The positive correlation between % rejected eggs and % sexing error (r=0.24) is not a biological, but a technical factor: a higher number of clear eggs or eggs with early mortality influences the light intensity in the measurement chamber, which is causing more errors due to saturation (Figure 2).

Breeder flocks of an age between 25 and (at least) 67 weeks can be sexed by Hyperspectral Imaging with consistent low levels of males (sexing errors). An embryo age of 324 and 335 hours is optimal for sexing. The impact of deviation would need further studies including a wider range of incubation hours as well as older breeder flocks. 

Comparison of the results in this study with data of other in ovo sexing techniques is not possible, since up to now no such surveys are published or available.

Conclusion

In summary, Hyperspectral Imaging is an important methodology to avoid the killing of day-old males in an animal welfare and environmentally friendly manner. After more than 12 months experience with the fully automated, high throughput system, assured statements and recommendations can be made for commercial hatcheries to achieve best results. With optimum conditions, a sexing accuracy of 98.8% can be achieved (average sexing error rate 4.1%). Average female hatchability of eggs set was 38.0%, compared to 41.9% expected. Due to this small detrimental effect of the sexing technique on female output, only a small additional demand of hatching eggs is necessary (8% more hatching eggs).

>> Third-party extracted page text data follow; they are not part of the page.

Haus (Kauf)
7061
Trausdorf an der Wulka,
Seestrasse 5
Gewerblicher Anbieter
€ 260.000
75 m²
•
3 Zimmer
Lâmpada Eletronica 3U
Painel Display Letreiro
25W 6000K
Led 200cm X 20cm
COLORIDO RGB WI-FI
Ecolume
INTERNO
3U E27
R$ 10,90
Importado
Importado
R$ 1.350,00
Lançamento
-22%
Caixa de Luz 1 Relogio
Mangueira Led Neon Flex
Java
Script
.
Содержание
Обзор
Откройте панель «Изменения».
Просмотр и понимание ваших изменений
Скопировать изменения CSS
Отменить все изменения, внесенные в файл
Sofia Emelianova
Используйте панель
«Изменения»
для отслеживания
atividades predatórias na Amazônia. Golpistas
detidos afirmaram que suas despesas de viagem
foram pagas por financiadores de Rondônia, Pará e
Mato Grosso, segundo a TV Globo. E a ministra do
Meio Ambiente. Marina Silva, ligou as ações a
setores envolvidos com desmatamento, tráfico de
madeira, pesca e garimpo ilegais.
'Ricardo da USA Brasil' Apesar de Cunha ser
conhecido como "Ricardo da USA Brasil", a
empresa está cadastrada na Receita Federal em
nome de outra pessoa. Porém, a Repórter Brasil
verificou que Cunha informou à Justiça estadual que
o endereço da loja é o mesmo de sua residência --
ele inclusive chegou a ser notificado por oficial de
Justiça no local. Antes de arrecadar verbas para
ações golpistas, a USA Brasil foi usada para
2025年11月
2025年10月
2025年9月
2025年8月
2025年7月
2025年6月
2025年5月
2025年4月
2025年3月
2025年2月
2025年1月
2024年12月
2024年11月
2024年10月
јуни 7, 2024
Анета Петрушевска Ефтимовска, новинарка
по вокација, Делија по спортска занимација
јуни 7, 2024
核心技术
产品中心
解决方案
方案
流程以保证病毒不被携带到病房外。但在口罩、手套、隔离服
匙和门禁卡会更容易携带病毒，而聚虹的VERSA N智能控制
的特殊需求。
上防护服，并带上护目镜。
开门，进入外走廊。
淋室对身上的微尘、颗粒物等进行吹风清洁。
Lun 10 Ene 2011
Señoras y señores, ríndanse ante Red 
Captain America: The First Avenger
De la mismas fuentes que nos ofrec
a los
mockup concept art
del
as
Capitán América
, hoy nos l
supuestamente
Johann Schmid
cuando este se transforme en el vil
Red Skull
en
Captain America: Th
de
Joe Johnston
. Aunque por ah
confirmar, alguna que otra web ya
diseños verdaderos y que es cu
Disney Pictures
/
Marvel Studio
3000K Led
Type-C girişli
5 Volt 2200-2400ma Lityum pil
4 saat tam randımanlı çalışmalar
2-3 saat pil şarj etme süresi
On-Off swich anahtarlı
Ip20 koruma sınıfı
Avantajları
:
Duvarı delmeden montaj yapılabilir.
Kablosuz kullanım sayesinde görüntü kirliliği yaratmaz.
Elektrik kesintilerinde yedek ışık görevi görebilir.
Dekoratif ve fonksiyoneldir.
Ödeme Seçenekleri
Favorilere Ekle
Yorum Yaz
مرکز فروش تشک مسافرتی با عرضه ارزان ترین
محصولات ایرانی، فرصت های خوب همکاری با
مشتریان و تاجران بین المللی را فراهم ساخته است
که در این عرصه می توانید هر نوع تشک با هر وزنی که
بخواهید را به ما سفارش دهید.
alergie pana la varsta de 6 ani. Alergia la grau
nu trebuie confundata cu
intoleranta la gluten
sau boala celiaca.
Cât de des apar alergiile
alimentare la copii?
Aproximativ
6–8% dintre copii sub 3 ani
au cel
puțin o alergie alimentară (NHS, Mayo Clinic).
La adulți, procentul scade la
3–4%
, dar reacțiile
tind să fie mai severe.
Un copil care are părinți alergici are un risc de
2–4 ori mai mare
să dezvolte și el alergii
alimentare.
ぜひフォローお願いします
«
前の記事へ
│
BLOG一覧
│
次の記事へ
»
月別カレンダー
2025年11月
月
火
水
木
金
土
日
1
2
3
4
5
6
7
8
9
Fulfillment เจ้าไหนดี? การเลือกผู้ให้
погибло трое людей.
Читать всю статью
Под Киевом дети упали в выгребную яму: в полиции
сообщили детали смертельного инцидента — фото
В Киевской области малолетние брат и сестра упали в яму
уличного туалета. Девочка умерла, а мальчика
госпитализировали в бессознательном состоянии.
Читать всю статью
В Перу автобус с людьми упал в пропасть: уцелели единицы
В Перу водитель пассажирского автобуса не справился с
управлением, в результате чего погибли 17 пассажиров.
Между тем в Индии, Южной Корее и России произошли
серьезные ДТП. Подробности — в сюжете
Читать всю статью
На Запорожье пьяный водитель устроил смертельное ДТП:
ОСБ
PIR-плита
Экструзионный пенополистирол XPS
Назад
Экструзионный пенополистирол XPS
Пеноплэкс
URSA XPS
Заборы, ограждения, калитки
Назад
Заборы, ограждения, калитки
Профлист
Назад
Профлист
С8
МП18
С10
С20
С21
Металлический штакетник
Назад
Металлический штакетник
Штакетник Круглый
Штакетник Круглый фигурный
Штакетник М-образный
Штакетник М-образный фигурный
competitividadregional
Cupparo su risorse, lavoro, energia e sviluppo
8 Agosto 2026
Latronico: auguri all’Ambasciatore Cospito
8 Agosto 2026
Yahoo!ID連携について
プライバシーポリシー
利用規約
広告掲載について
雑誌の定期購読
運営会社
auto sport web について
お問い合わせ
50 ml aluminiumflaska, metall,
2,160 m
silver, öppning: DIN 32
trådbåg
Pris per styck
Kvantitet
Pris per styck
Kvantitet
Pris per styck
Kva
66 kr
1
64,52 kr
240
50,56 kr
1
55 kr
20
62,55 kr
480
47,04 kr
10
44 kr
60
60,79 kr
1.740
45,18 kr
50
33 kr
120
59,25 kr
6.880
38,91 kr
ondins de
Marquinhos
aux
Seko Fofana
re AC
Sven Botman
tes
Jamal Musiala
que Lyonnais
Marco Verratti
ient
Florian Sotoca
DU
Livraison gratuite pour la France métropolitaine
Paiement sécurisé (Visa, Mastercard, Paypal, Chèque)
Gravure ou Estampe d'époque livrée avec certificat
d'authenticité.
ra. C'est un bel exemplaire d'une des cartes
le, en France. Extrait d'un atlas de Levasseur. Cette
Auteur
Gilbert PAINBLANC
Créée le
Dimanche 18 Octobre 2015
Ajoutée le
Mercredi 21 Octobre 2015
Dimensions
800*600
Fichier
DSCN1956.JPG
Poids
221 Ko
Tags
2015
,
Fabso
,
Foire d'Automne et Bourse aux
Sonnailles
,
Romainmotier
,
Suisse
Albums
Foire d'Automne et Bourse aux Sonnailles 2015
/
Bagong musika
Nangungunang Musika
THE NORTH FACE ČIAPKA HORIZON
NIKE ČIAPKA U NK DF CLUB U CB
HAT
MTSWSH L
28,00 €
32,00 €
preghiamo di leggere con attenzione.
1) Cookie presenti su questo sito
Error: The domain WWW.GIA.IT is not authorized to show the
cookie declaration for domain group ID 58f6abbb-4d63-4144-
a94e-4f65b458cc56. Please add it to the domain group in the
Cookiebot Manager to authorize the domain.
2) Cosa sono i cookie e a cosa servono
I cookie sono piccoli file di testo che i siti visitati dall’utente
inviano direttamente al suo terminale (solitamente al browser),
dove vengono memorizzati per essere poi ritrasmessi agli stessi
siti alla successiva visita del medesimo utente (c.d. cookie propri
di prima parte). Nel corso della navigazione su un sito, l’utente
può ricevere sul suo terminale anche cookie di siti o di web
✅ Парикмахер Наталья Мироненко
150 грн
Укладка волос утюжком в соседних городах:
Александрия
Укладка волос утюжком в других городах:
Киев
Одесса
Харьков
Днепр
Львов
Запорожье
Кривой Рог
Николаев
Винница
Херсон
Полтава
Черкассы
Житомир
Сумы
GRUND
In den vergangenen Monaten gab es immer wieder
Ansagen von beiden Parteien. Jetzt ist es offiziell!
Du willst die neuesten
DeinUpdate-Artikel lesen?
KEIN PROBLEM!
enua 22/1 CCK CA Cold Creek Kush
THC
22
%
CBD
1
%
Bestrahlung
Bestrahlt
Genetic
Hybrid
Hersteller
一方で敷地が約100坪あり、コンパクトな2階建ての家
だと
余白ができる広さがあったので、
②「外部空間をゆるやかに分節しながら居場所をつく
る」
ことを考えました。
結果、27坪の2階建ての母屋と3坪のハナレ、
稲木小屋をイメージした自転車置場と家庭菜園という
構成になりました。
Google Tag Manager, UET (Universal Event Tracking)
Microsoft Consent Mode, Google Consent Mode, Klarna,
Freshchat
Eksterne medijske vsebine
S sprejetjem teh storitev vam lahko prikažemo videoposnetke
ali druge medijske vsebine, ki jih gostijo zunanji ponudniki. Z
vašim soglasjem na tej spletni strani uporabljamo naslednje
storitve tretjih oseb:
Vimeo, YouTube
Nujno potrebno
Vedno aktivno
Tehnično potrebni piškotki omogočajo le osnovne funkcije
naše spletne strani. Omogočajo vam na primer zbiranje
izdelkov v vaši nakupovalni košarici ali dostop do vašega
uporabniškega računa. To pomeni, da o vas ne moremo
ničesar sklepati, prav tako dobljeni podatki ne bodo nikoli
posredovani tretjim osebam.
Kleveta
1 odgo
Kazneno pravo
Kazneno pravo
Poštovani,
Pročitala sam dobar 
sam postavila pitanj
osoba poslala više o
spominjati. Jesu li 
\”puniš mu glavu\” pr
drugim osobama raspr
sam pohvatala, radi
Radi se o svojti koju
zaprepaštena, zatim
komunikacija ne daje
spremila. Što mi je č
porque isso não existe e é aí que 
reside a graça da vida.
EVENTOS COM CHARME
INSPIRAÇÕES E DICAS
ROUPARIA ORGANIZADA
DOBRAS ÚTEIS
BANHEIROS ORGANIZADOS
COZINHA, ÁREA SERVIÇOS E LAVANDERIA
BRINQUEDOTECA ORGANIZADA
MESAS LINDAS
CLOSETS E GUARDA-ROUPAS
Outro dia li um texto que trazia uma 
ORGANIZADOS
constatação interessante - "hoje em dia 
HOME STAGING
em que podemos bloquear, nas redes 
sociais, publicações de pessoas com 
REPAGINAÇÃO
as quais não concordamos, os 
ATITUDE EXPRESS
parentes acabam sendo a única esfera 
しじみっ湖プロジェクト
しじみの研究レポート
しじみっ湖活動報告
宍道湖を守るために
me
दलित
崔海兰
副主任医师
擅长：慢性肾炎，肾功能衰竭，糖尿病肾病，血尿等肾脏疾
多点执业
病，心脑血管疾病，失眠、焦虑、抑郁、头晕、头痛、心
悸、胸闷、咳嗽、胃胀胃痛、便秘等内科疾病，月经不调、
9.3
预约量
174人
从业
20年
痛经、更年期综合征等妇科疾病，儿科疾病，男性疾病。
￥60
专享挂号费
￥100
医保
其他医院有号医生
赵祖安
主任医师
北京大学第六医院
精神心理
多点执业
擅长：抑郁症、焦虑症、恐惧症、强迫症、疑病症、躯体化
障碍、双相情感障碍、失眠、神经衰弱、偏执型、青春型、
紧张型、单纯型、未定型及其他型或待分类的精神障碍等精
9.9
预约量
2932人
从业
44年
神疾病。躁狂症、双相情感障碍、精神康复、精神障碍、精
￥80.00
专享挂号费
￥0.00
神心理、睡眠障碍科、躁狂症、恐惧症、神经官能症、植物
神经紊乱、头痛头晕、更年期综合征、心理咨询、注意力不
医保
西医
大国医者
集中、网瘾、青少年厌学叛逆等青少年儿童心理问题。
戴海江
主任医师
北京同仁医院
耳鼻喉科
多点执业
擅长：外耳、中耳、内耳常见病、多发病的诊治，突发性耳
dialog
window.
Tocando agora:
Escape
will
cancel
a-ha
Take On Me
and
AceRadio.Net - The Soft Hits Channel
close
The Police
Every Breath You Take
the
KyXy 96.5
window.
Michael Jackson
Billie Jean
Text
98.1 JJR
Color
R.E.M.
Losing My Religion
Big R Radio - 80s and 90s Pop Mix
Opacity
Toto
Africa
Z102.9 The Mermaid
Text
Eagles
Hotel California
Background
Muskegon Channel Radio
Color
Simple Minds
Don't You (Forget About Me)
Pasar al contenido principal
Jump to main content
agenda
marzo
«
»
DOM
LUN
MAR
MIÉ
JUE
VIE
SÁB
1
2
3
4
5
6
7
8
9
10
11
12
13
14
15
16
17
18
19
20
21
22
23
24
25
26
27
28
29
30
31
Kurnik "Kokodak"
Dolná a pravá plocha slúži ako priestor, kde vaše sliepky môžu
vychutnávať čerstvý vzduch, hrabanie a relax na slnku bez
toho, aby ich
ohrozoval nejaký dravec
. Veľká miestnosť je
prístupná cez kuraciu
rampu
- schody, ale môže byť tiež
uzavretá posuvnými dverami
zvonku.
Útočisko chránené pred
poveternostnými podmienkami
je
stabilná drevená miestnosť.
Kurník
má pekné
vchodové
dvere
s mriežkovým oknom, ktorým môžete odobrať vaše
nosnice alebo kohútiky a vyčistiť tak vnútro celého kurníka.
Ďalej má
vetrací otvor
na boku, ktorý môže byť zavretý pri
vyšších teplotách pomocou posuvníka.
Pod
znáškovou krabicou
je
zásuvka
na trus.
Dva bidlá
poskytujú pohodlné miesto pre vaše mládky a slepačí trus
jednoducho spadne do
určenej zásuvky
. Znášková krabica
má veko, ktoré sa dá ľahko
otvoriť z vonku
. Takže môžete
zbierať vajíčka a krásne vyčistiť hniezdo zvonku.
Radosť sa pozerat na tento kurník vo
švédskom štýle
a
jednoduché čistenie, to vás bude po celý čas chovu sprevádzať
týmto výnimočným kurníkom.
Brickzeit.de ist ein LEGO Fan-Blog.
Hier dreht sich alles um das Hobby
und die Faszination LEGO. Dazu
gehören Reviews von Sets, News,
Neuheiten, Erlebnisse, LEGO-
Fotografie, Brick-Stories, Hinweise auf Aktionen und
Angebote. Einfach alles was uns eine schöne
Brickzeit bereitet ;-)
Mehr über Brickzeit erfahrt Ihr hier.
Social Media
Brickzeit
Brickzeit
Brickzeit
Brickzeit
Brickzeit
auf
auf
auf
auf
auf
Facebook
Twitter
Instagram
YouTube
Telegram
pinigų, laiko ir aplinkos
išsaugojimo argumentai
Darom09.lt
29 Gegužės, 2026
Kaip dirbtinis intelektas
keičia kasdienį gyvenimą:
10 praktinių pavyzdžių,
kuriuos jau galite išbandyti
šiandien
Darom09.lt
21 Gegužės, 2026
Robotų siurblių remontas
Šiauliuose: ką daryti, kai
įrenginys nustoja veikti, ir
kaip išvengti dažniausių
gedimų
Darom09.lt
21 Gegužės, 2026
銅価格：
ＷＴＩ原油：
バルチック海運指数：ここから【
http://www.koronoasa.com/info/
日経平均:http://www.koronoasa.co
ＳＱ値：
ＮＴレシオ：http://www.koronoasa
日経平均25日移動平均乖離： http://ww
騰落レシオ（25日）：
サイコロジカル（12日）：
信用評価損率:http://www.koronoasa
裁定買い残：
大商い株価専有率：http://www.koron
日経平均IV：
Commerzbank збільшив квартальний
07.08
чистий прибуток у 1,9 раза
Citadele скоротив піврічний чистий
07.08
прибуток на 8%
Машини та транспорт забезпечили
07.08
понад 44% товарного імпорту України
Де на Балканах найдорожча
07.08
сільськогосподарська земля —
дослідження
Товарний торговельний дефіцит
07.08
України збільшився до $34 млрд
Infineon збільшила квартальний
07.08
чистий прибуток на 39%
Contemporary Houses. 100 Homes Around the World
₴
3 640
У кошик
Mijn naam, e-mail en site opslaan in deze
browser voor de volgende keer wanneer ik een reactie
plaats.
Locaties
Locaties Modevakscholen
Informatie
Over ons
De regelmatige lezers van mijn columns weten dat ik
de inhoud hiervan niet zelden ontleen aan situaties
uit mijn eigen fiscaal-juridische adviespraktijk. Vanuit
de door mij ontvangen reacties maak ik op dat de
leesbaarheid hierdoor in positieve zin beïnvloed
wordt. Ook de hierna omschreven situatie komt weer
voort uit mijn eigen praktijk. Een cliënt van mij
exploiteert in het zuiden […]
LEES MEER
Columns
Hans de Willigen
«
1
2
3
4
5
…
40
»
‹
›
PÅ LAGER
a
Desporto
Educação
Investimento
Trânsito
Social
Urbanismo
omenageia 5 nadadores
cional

The procedure is non-invasive, keeping the eggshell intact. Based on differences in the measured light spectra, an algorithm classifies the gender. In addition to sex determination, unfertilized eggs are also identified and sorted out at the same time. The hyperspectral measurement technology does not require expensive consumables, which makes this technique significant less expensive than other methods and, most importantly, is more environmentally friendly. Combined with a high throughput of 20.000 eggs/hour compared to 3.000-4.000 eggs/hour in other techniques, CHEGGY is highly sustainable and efficient solution in the market to avoid chick culling. Additionally, the STUNNY unit enables hatcheries to integrate the stunning of embryos in the egg in compliance with animal welfare during the second-third of incubation. The fully automated technique is based on a newly researched method and offers high throughput rates with maximum effectiveness simultaneously. Currently, the CHEGGY and STUNNY systems are already in use in Germany, France, Italy, Belgium, Austria and Spain.

References

Bellon-Maurel, V., Gorretta, N., 2014. NIR Hyperspectral Imaging for Food and Agricultural Products. In: Infrared and Raman Spectroscopic Imaging. Salzer, R., Siesler, H.W. (editor), John Wiley & Sons, Weinheim, 295-338.

Damme, K., Hildebrand, R.A., 2002. Geflügelhaltung (1st edition). Verlag Eugen Ulmer, Stuttgart.

Göhler, D., Fischer B., Meissner, S., 2017. In-ovo sexing of 14-day-old chicken embryos by pattern analysis in hyperspectral images (VIS/NIR spectra): A non-destructive method for layer lines with gender-specific down feather color. Poult. Sci., (96), 1-4. 

Kaleta, E.F., Redmann, T., 2008. Approaches to determine the sex prior to and after incubation of chicken eggs and of day-old chicks. Worlds Poult. Sci. J. 64, 391-399.

Malone, G.W., Smyth, J.R., 1979. The Influence of the E, Co and / Loci on the Expression of the Silver (S) and Gold (s+) Alleles in the Fowl. Poult. Sci., 58(3), 489-497.

Smyth, J.R., 1990: Genetics of plumage, skin and eye pigmentation. In: Poultry breeding and genetics. Crawford, R.D. (editor), 109-167, Elsevier, Amsterdam.

Von Wenzlawowicz, M., 2021. Investigation report on the effectiveness of a system for stunning male embryos within the egg. Available at: https://www.agri-at.com/images/flyer/Investigation_Report_BSI_Stunning_Chicken_Embryos.pdf

Zumbrink, L., Brenig, B., Foerster, A., Hurlin, J., Von Wenzlawowicz, M., 2020. Electrical anaesthesia of male chicken embryos in the second third of the incubation period in compliance with animal welfare. Europ. Poult. Sci., (84), 1-11.